When I interviewed for a job as a reporter at the Providence Journal in early 2007, there was still a whiff of innovation about the place.
The paper's breaking news blog, if a bit dated, had been considered pioneering just a few years prior. And the job I interviewed for — covering twentysomething life — suggested a certain forward-looking mien.
But a hiring freeze killed the job before the paper could offer it. And while I landed a post as the Cranston beat reporter a few months later, it didn't last long.
In the fall of 2008, a union official walked into the ProJo's main newsroom and satellite bureaus with yellow bulletins bearing news of the layoffs we'd all been dreading; anyone hired after a certain date would be let go.
"Does this include me?" I asked, knowing the answer.
"Are you the one with a baby on the way?," she replied.
I was, needless to say, deeply disappointed. But I wasn't embittered. Far from it. In my short time at the ProJo, I'd developed a real fondness for the place. And my own experience left me acutely aware of the twin challenges facing management: a struggling Rhode Island economy and the larger decline of print journalism.

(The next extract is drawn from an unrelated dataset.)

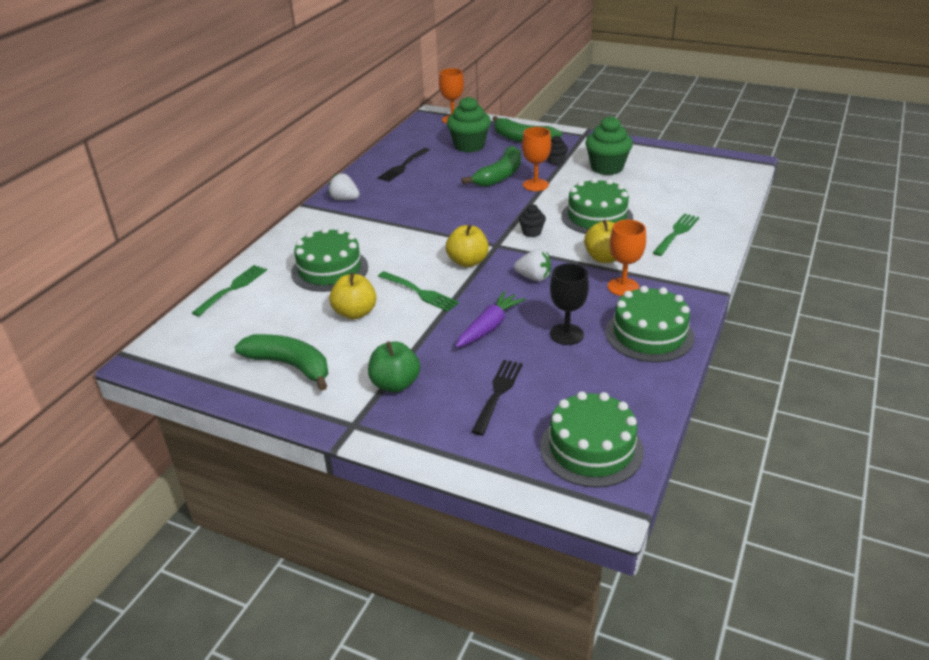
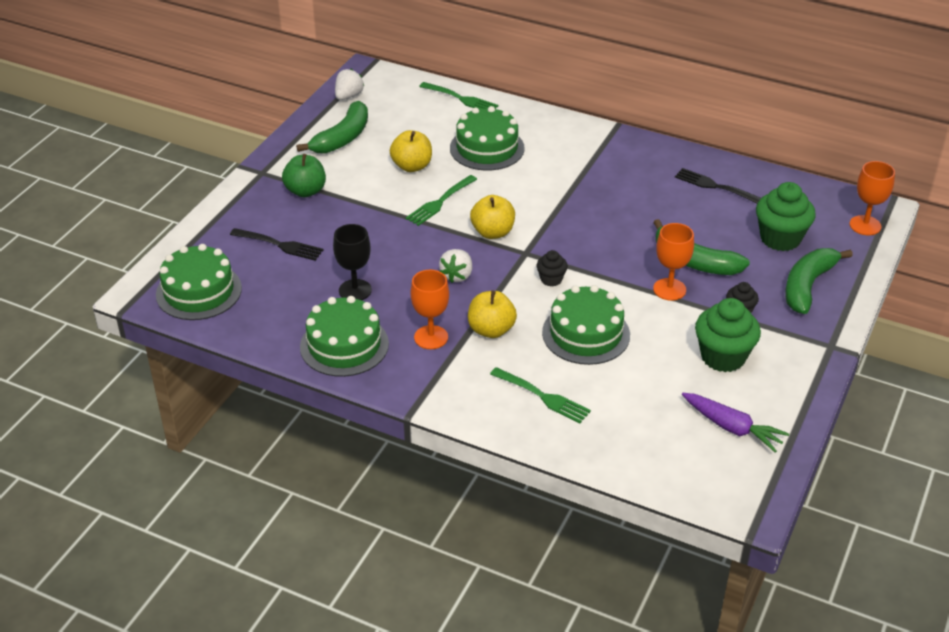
camera: 90 degrees right, 5 degrees up
white strawberry [328,173,360,200] -> white strawberry moved to [335,68,364,100]
purple carrot [455,291,526,348] -> purple carrot moved to [682,393,789,453]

So when I moved over to the Phoenix six months later and took up political journalism and media criticism, I brought some real sympathy for ProJo management to the job. It's a sympathy I still harbor. But over the last three-and-a-half years, it's been tested.
The ProJo is not the only daily newspaper that has stared down a crisis in recent years, after all. And while others have found ways to innovate — indeed, innovation has never been more important — Rhode Island's paper of record has been astonishingly unimaginative.

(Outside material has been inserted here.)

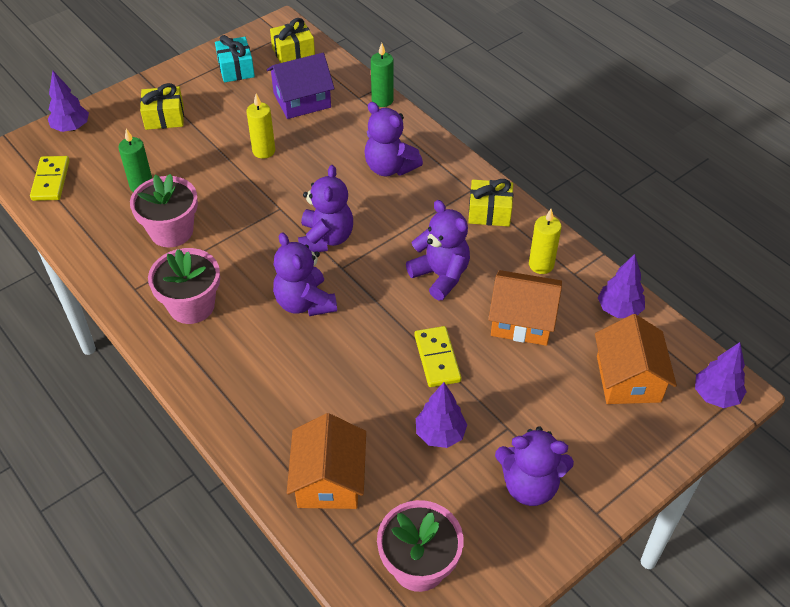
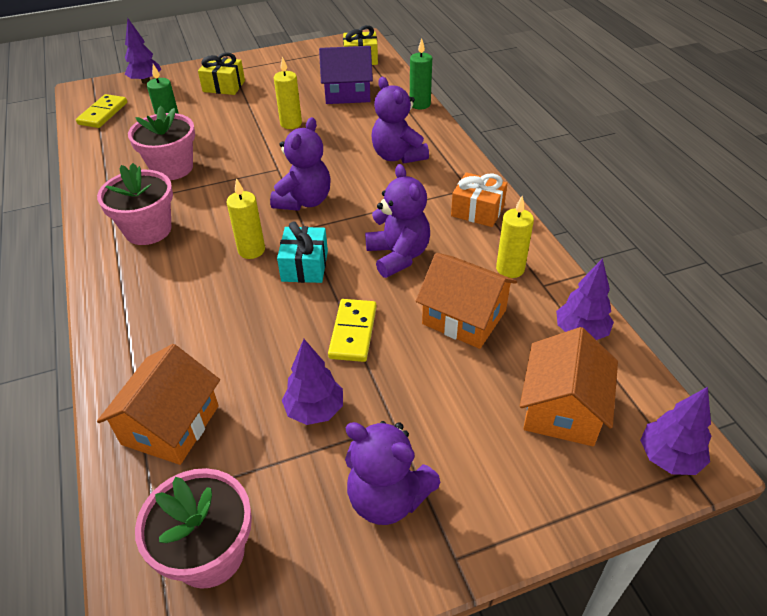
camera: 20 degrees right, 5 degrees down
turquoise gift [215,35,255,82] -> turquoise gift moved to [277,221,328,283]
purple teddy bear [273,232,337,316] -> yellow candle [227,178,265,259]
yellow gift [468,179,513,227] -> orange gift [451,172,507,227]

Its web site is retrograde, its smartphone app nonexistent, its journalism too often plodding and gray when the paper needs to be fighting for every reader. The ProJo, as one observer put it, is failing to engage with 2012 in some fundamental way.

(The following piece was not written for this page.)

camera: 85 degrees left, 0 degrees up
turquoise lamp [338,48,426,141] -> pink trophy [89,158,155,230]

A recent spate of buyouts and layoffs — affecting 34 employees, in total — has cast the problem in stark relief: Rhode Island's largest news organization, its most important watchdog, the only outfit capable of fully chronicling our salty, colorful, parochial culture is in real trouble.
The sense of crisis is not lost on ProJo employees. When talk of the latest round of buyouts and layoffs first surfaced a few months ago, a group of reporters and advertising representatives penned a letter to publisher Howard Sutton and acting executive editor Karen Bordeleau offering a few reform ideas and, more broadly, a partnership in moving the paper forward.
The missive was well received, by all accounts. And there are a few signs of life on Fountain Street; the paper has recently discovered Twitter, for instance. But it's not clear that management is weighing the kind of wholesale change the moment demands.
In a state this small, saving the ProJo feels like an urgent task, even a personal one: if you didn't work there, as I did, then you visited an aunt in the newsroom, delivered the paper as a kid, or appeared on Page 1.